YOUR OBJECTIVE:
What is needed is a word-for-word copy of all the entries, minus the pictures.

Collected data
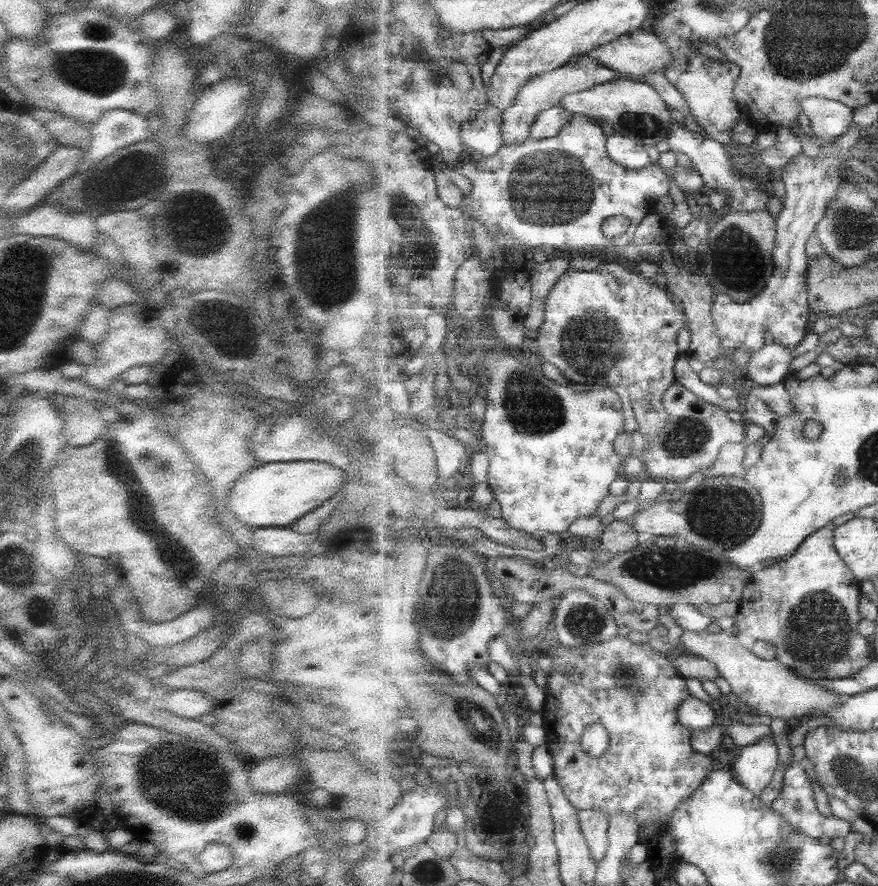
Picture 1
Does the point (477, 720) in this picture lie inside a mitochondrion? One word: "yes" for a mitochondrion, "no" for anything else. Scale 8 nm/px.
yes

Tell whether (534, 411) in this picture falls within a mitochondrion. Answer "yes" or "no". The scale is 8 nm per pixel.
yes

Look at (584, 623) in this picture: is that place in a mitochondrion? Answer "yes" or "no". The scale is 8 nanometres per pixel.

ANSWER TO THE EXERCISE:
Picture 1
Does the point (477, 720) in this picture lie inside a mitochondrion? One word: "yes" for a mitochondrion, "no" for anything else. Scale 8 nm/px.
yes

Tell whether (534, 411) in this picture falls within a mitochondrion. Answer "yes" or "no". The scale is 8 nm per pixel.
yes

Look at (584, 623) in this picture: is that place in a mitochondrion? Answer "yes" or "no". The scale is 8 nanometres per pixel.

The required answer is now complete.